The main character is a young boy who is obsessed with drawing cats. Because of his obsession, he isn't of any use at home, so he is sent away to become a priest. However, rather than study and train, he only wants to draw cats on the walls of the temple in his free time. This is frowned upon, for obvious reasons, and so he is sent away to another temple.

The second temple he goes to appears to be abandoned and is also lined with clean white walls. The young boy is ecstatic and immediately (as you might have guessed) begins to draw cats all over the place. In some versions of the story, he eventually draws a cat bigger than all the others; in other versions, he just draws a lot of smaller cats. He eventually tires and goes to sleep.

He is awakened in the middle of the night by a loud crashing and the sounds of a fight. He stays quiet, and the fight continues for a long time. Eventually it ends, and when he goes to investigate (the next morning, in most versions), he finds a dead giant rat. As he looks around, he then notices that something has changed about the cat(s) he drew.

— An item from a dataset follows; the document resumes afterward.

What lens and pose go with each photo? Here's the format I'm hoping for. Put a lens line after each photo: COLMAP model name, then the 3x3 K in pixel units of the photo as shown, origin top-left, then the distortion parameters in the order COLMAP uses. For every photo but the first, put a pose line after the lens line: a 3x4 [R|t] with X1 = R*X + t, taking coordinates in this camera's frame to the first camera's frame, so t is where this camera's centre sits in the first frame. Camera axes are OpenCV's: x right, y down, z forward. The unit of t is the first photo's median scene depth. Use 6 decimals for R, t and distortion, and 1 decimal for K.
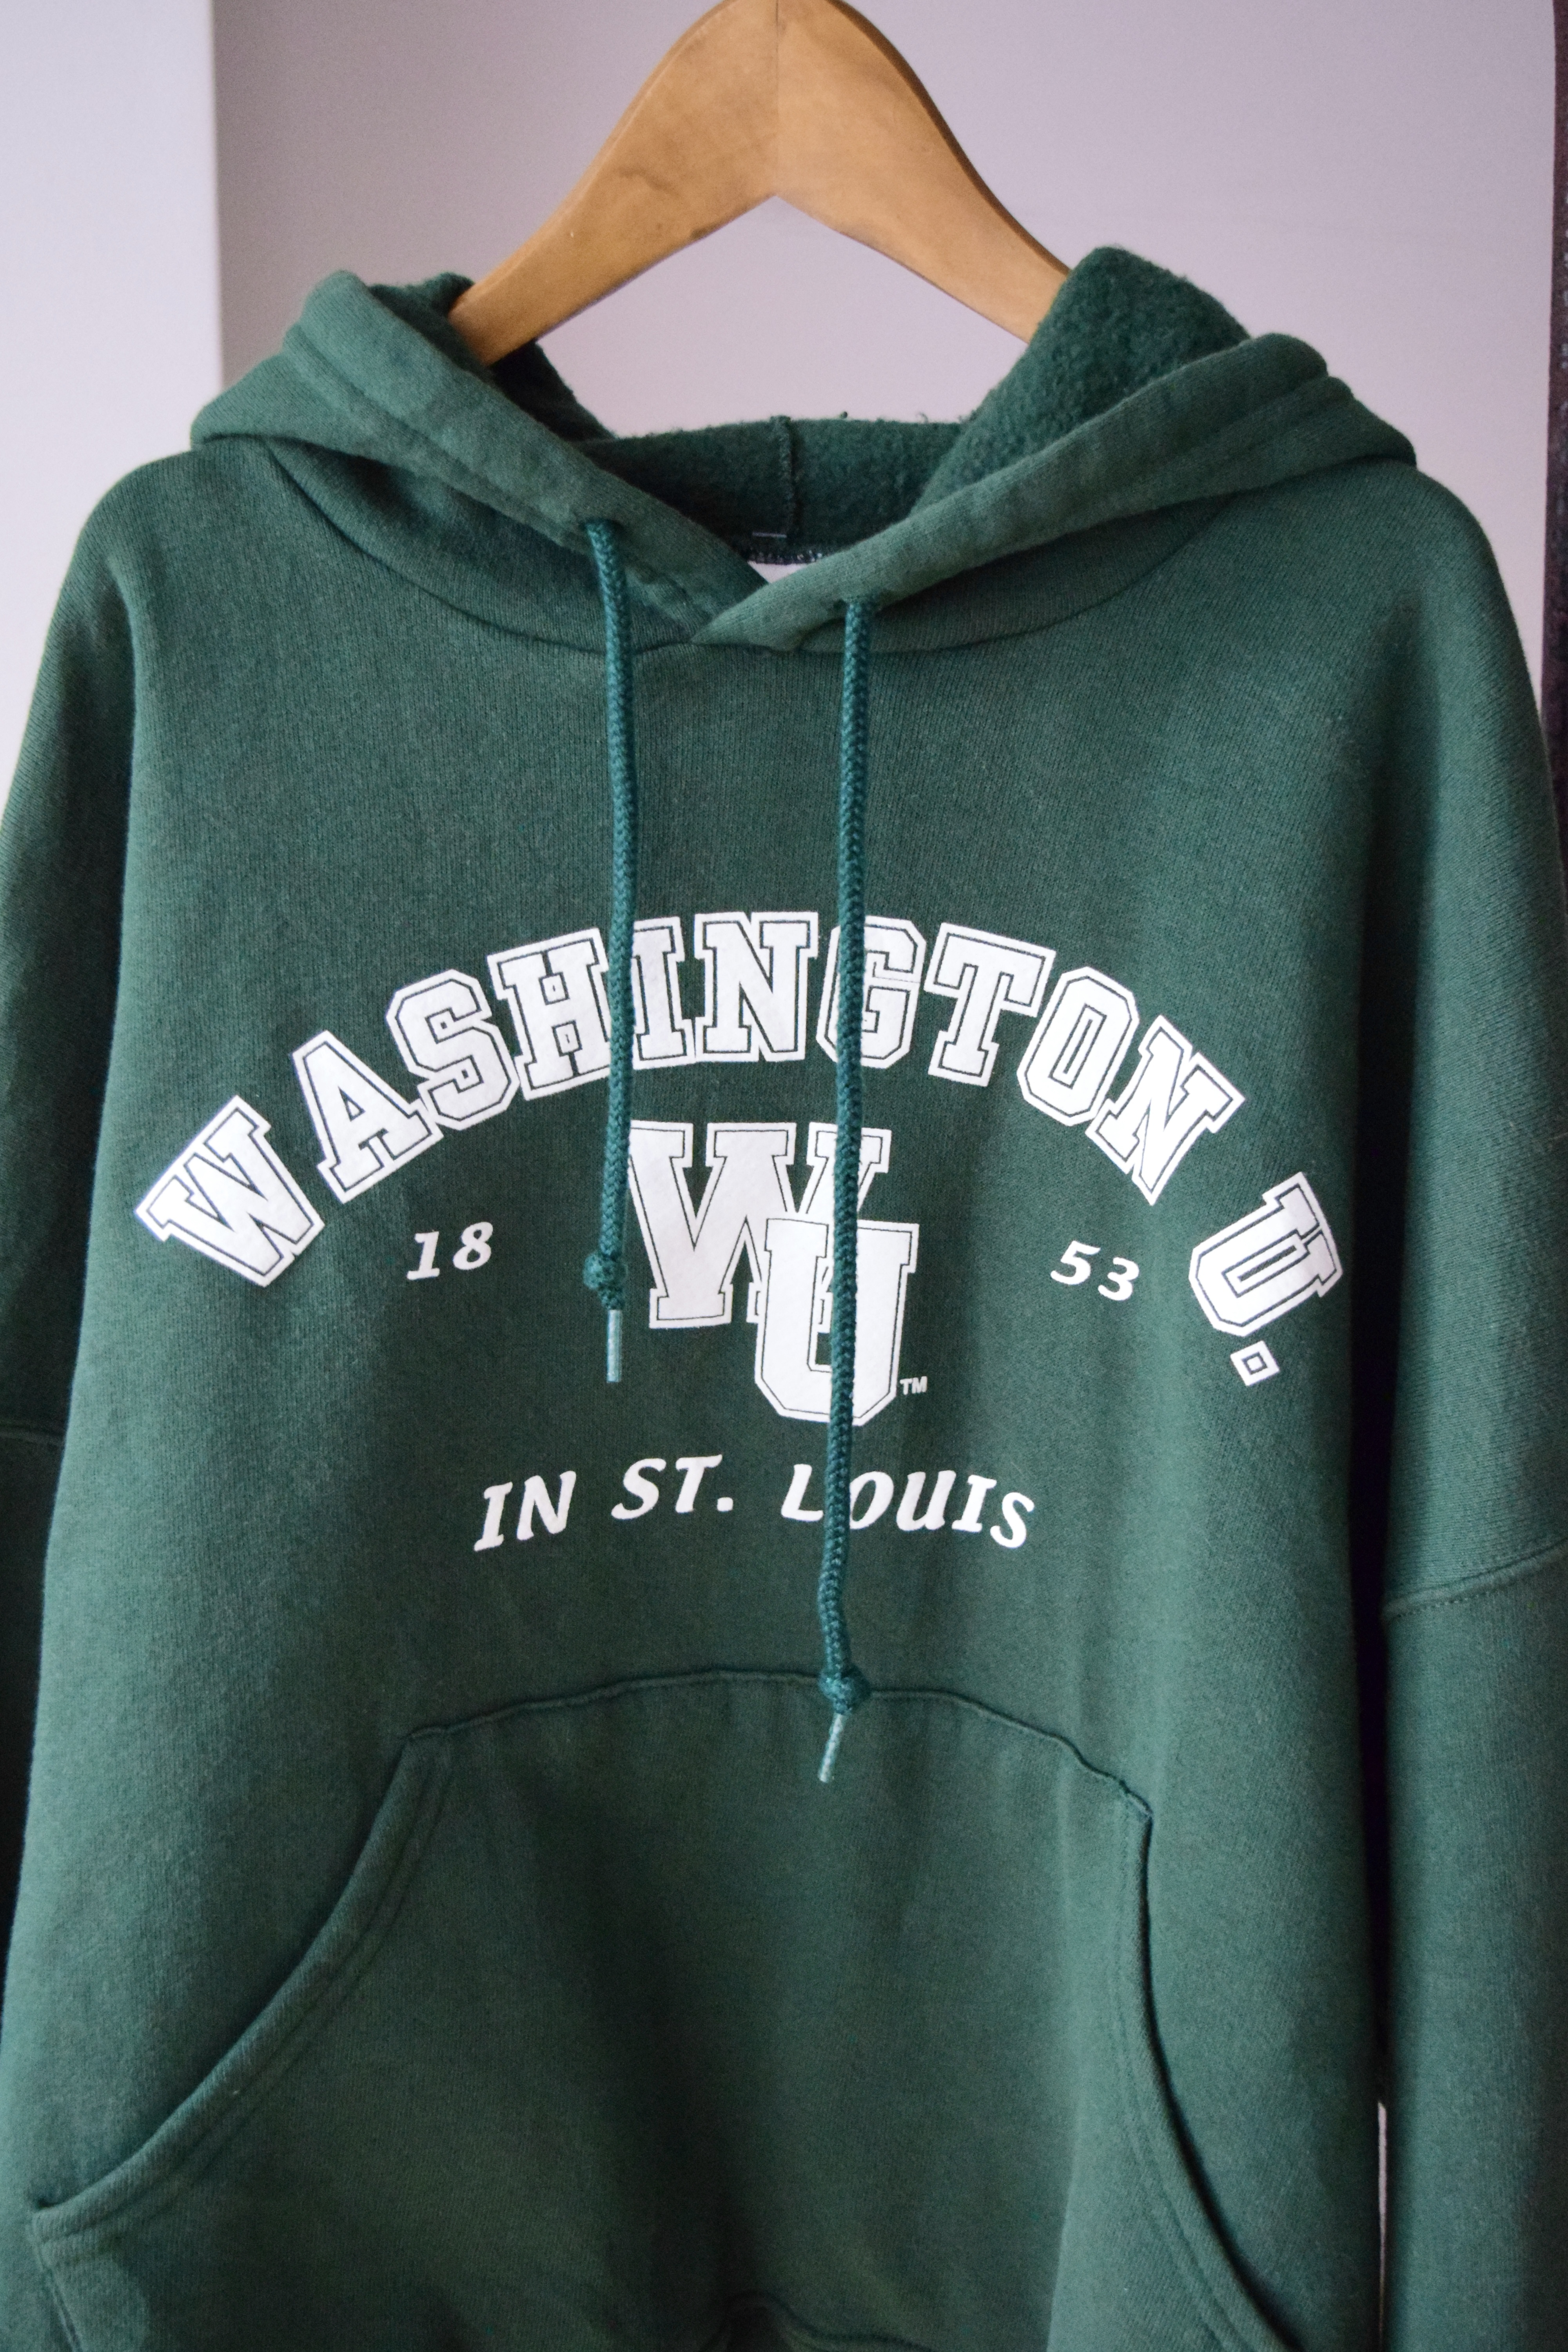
lens RADIAL K [[2650.6, 0, 769.9], [0, 2650.6, 1235.3], [0, 0, 1]] dist [-0.031844, 0.000000]
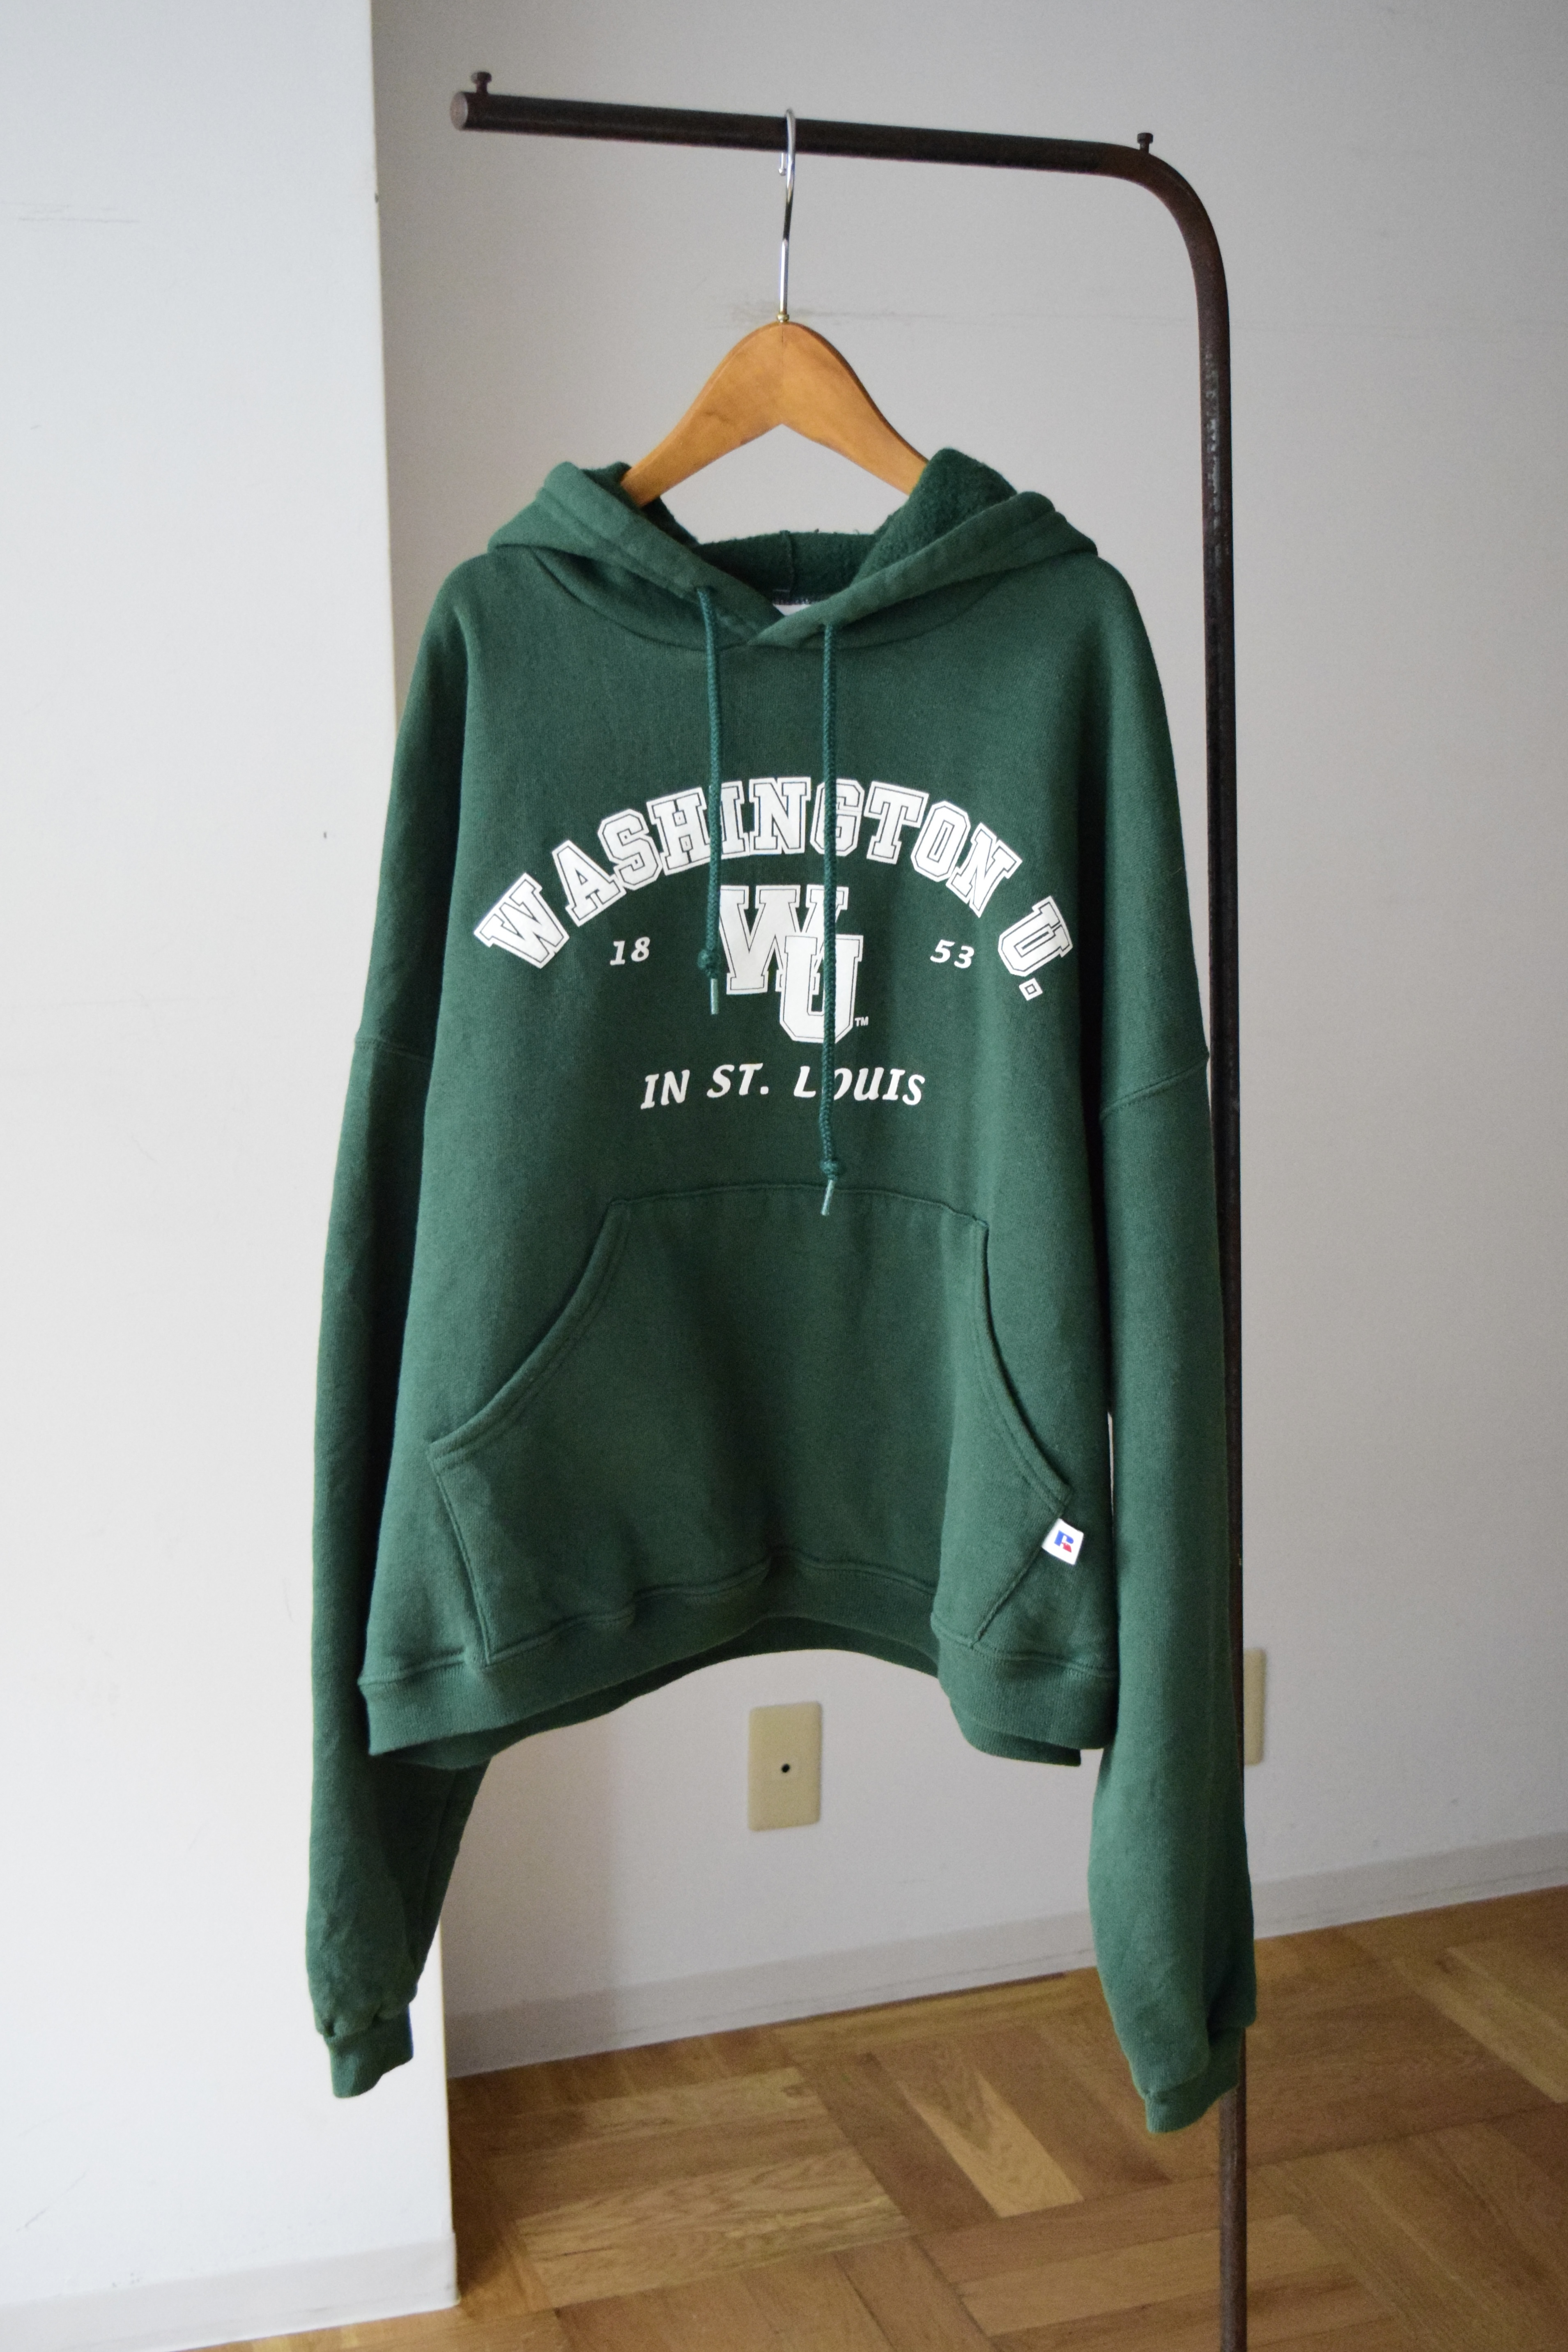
lens RADIAL K [[2650.6, 0, 772.4], [0, 2650.6, 1179.7], [0, 0, 1]] dist [-0.031844, 0.000000]
pose [[0.998240, -0.025713, 0.053444, -0.126676], [0.026227, 0.999616, -0.008944, 0.201257], [-0.053193, 0.010330, 0.998531, -1.006149]]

In the stories involving one enormous cat, often the cat is facing the direction opposite of that which he had drawn it. In the stories that involved him drawing several smaller cats, the giant rat is often bloody, and the drawings of the cats all have blood in their mouths. No matter the variation though, it is clear that the child's drawings came to life during the night to protect him from the giant rat, and they eventually killed it after a long struggle. The young boy vows to never stop drawing cats from then on.